Problem:
Restate word for word the lines of the material below, from the line with "right knee: (224, 319, 2)" to the line with "right hip: (575, 298, -1)", both lines included, and no others.

Supplied material section start

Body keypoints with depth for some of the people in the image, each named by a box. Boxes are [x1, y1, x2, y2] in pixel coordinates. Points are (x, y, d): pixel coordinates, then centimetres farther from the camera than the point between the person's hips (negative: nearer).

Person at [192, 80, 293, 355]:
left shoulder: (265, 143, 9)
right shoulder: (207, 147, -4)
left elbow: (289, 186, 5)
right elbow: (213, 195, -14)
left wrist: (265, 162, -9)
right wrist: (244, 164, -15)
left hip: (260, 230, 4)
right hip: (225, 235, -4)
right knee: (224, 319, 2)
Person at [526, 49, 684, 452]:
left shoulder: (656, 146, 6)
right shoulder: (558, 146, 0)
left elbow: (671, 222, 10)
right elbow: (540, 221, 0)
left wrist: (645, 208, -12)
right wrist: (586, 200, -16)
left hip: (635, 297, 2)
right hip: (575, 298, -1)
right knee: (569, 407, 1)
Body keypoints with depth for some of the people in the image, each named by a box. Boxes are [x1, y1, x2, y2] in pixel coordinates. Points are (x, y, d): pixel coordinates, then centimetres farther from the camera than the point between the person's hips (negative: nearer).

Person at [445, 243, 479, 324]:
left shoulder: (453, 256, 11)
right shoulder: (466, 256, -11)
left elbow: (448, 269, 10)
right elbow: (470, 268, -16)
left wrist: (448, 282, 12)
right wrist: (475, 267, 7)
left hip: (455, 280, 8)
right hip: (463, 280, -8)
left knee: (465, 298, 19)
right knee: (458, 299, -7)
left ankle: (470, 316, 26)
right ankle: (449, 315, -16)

Supplied material section end
Supplied material section start

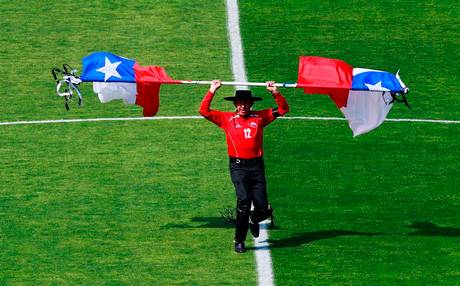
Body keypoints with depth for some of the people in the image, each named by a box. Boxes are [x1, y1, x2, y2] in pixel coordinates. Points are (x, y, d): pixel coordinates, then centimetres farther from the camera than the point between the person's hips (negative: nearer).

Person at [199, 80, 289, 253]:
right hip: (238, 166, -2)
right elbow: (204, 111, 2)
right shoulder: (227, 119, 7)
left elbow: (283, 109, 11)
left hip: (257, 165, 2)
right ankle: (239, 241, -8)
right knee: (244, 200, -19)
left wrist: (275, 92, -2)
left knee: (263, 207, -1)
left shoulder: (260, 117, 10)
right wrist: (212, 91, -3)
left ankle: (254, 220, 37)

Supplied material section end
Supplied material section start

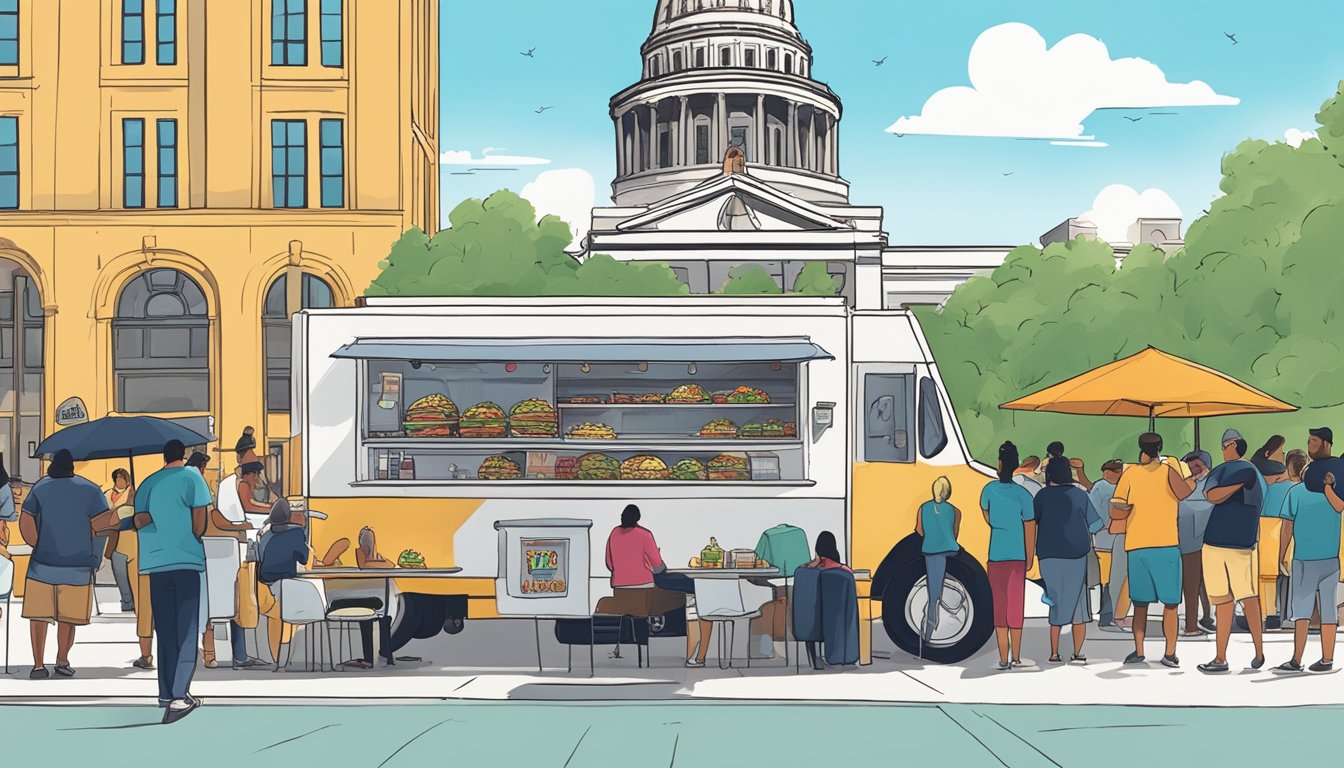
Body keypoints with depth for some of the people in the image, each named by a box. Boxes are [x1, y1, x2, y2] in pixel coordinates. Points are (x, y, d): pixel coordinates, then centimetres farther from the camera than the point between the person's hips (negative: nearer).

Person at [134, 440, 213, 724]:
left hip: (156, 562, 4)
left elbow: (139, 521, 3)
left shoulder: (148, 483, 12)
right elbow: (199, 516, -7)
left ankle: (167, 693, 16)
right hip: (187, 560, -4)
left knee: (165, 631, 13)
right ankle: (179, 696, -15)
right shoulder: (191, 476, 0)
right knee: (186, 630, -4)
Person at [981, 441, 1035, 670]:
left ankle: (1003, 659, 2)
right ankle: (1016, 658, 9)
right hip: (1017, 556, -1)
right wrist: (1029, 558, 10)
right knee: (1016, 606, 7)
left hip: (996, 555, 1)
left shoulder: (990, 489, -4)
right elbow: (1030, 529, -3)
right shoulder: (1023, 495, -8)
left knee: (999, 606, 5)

Supplied material section end

Exercise answer:
right knee: (224, 319, 2)
Person at [526, 49, 684, 452]:
left shoulder: (656, 146, 6)
right shoulder: (558, 146, 0)
left elbow: (671, 222, 10)
right elbow: (540, 221, 0)
left wrist: (645, 208, -12)
right wrist: (586, 200, -16)
left hip: (635, 297, 2)
right hip: (575, 298, -1)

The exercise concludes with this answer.